Gisteren sprak de Russische president Vladimir Poetin gewaarschuwd: “Wie en hoeveel ze ook proberen te vernietigen, ze zullen zelf met nog vele malen meer vernietiging te maken krijgen en spijt krijgen van wat ze in ons land proberen te doen.” Deze onheilspellende woorden kwamen de dag nadat Oekraïne een grote drone-aanval tegen de Russische stad Kazan, 1.000 kilometer van de frontlinie van de oorlog, waarbij zes UAV’s woongebouwen raakten en een zevende een industriële faciliteit.
Oorlogvoering met drones is een fenomeen belangrijk en regelmatig onderdeel van dit conflict. De onmiddellijke context voor de aanval in Kazan is een tit-for-tat. Vrijdag, Rusland aangevallen Kiev met ballistische raketten en ook raketten en drones afgevuurd in andere Oekraïense steden, terwijl op dezelfde dag Oekraïne gelanceerd een raketaanval op de Russische grensstad Rylsk. Hoewel Kazan misschien ver van de frontlinie verwijderd is, is het geen geheel verrassende keuze: zo recent nog aprilUAV’s hebben doelen getroffen in de regio Tatarstan, waar de stad ligt.

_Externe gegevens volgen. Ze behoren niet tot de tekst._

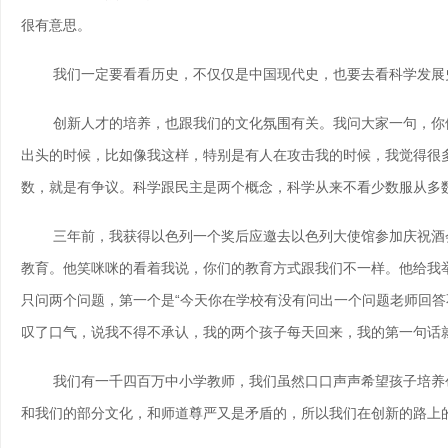
很有意思。
我们一定要看看历史，不仅仅是中国现代史，也要去看科学发展史
创新人才的培养，也跟我们的文化氛围有关。我问大家一句，你们
出头的时候，比如像我这样，特别是有人在攻击我的时候，我觉得很
数，就是有争议。科学跟民主是两个概念，科学从来不看少数服从多
三年前，我获得以色列一个奖后应邀去以色列大使馆参加庆祝酒会
教育。他笑咪咪的看着我说，你们的教育方式跟我们不一样。他给我举了
只问两个问题，第一个是“今天你在学校有没有问出一个问题老师回答
叹了口气，说我不得不承认，我的两个孩子每天回来，我的第一句话就
我们有一千四百万中小学教师，我们虽然口口声声希望孩子培养创
和我们的部分文化，和师道尊严又是矛盾的，所以我们在创新的路上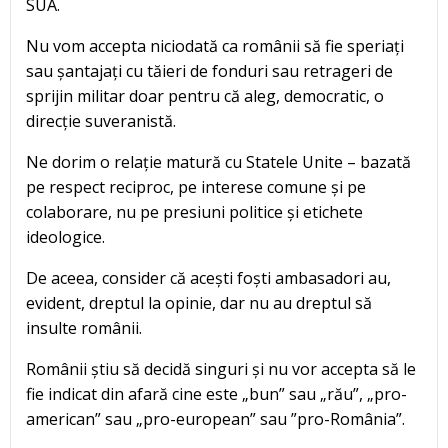
SUA.
Nu vom accepta niciodată ca românii să fie speriați
sau șantajați cu tăieri de fonduri sau retrageri de
sprijin militar doar pentru că aleg, democratic, o
direcție suveranistă.
Ne dorim o relație matură cu Statele Unite – bazată
pe respect reciproc, pe interese comune și pe
colaborare, nu pe presiuni politice și etichete
ideologice.
De aceea, consider că acești foști ambasadori au,
evident, dreptul la opinie, dar nu au dreptul să
insulte românii.
Românii știu să decidă singuri și nu vor accepta să le
fie indicat din afară cine este „bun” sau „rău”, „pro-
american” sau „pro-european” sau ”pro-România”.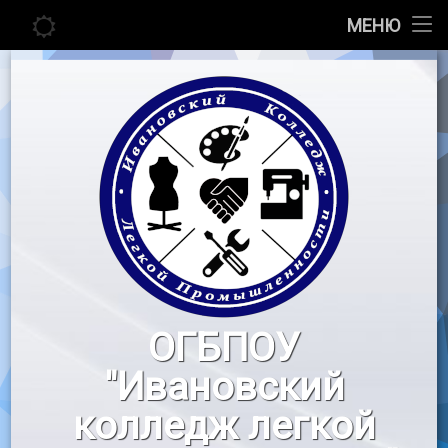
Главная
МЕНЮ
Перейти
Сведения об образовательной организации
к
содержимому
Абитуриенту
Студенту
Педагогу
Новости
Воспитательная работа
ОГБПОУ
«Профессионалы»
"Ивановский
Контакты
колледж легкой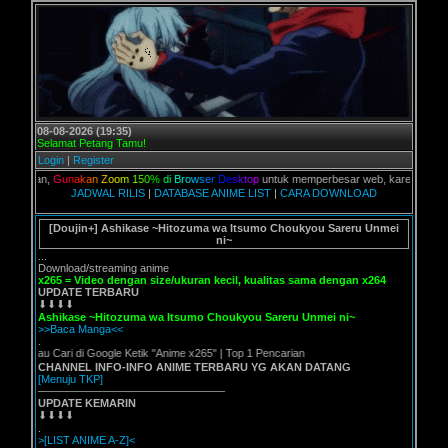
08-08-2026 (19:35)
Selamat Petang Tamu!
Login
|
Register
alian,
G
u
n
a
k
a
n
Z
o
o
m
1
5
0
%
d
i
B
r
o
w
s
e
r
D
e
s
k
t
o
p
untuk memperbesar web, karena aslinya we
JADWAL RILIS
|
DATABASE ANIME LIST
|
CARA DOWNLOAD
[Doujin+] Ashikase ~Hitozuma wa Itsumo Choukyou Sareru Unmei
ni~
...
Download/streaming anime
x265 = Video dengan size/ukuran kecil, kualitas sama dengan x264
UPDATE TERBARU
⬇⬇⬇⬇
Ashikase ~Hitozuma wa Itsumo Choukyou Sareru Unmei ni~
>>Baca Manga<<
.
Atau Cari di Google Ketik "Anime x265" | Top 1 Pencarian
CHANNEL INFO-INFO ANIME TERBARU YG AKAN DATANG
[Menuju TKP]
—————————————————
UPDATE KEMARIN
⬇⬇⬇⬇
.
>[LIST ANIME A-Z]<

Waarom uitte Poetin zulke oorlogszuchtige dreigementen tegen Kazan, vooral toen de aanval geen levens eiste? Het kan eenvoudigweg zo zijn geweest dat hij destijds via een videoverbinding de gouverneur van Tatarstan toesprak en zich daardoor genoodzaakt voelde publiekelijk gerust te stellen. Toch is de Oekraïense drone-aanval tijdelijk sloot de internationale luchthaven van Kazan en leidde ertoe dat alle massabijeenkomsten werden geannuleerd in een stad die een aanzienlijke commerciële en symbolische betekenis heeft – nog maar twee maanden geleden verwelkomde Poetin daar wereldleiders voor de Brics-top om aan te tonen dat hij allesbehalve diplomatiek geïsoleerd was.